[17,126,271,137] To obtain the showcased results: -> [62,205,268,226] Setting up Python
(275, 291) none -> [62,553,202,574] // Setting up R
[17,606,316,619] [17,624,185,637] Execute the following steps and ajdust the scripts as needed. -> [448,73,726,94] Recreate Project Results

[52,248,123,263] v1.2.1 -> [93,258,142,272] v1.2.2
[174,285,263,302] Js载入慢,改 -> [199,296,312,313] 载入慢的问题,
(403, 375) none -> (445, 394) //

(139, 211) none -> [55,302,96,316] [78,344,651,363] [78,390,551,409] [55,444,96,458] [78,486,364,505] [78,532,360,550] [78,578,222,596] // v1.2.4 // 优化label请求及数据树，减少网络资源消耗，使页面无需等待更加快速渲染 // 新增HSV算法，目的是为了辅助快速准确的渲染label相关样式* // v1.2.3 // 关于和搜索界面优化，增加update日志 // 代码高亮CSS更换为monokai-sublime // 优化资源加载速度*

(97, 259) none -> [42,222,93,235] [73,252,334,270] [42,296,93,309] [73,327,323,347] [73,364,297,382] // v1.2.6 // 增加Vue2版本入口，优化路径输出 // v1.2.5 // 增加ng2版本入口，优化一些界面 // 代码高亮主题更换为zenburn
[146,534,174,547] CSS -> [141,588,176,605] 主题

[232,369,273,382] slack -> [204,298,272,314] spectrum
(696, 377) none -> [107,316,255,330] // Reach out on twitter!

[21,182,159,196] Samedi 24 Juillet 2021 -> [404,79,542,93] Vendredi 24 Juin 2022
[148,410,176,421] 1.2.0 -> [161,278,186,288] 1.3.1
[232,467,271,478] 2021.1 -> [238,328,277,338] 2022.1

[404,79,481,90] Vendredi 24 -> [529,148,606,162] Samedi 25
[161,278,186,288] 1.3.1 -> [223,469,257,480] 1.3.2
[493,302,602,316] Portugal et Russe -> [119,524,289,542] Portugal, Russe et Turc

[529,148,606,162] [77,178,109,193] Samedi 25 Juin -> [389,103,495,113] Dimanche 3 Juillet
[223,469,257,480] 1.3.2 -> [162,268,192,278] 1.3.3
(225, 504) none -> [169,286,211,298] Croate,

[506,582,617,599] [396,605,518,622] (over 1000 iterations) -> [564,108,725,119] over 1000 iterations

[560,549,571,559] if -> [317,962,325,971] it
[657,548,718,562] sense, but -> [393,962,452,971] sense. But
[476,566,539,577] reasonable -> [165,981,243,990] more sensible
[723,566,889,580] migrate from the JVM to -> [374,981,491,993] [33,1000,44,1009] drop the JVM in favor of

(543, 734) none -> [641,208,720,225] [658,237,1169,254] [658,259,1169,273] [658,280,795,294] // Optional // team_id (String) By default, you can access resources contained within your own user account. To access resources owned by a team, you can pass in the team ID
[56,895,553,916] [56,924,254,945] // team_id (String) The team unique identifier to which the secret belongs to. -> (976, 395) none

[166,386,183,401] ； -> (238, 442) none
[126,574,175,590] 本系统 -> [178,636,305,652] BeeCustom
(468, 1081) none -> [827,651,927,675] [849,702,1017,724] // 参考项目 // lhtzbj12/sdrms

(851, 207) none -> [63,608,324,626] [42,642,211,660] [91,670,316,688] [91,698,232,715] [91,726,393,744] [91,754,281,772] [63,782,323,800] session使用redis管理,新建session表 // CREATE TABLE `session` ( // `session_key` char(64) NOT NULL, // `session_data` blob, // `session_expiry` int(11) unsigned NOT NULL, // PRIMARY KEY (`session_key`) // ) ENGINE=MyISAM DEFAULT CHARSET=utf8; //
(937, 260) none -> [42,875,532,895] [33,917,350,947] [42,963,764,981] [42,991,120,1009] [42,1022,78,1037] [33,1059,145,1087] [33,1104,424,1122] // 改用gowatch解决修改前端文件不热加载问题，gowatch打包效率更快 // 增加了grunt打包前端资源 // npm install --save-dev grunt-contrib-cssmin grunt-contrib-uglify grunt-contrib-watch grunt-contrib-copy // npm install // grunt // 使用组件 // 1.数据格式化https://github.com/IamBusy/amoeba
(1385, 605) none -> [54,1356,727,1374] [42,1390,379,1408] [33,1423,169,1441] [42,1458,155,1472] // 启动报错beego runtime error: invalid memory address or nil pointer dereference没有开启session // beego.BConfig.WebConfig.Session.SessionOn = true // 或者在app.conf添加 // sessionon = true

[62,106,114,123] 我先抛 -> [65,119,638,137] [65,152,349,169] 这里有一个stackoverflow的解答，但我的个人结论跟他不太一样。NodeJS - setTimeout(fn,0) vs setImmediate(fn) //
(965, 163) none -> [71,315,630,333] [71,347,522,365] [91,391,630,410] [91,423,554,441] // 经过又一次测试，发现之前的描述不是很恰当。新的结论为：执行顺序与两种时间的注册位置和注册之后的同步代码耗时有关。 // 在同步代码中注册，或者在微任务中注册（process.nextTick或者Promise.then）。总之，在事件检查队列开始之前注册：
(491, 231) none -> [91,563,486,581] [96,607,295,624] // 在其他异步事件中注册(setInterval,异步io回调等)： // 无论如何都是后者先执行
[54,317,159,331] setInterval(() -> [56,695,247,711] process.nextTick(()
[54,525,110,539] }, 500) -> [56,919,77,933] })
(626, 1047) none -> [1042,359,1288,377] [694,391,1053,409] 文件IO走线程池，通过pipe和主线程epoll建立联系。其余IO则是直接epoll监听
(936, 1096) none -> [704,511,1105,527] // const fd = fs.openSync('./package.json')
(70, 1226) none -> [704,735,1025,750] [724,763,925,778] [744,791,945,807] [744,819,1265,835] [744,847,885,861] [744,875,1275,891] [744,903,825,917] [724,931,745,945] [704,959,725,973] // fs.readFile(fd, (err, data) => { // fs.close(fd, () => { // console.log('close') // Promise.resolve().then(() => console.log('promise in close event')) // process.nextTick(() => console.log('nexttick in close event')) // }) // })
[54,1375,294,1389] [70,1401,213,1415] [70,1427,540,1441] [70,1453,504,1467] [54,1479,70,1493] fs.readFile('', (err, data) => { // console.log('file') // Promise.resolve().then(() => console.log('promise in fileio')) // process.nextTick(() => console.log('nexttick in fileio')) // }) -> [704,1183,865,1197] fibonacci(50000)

* * * * * * *

**DIRECTIONS**
Out of the records above, pull the lines that include the word "String".

**ANSWER AREA**
(543, 734) none -> [641,208,720,225] [658,237,1169,254] [658,259,1169,273] [658,280,795,294] // Optional // team_id (String) By default, you can access resources contained within your own user account. To access resources owned by a team, you can pass in the team ID
[56,895,553,916] [56,924,254,945] // team_id (String) The team unique identifier to which the secret belongs to. -> (976, 395) none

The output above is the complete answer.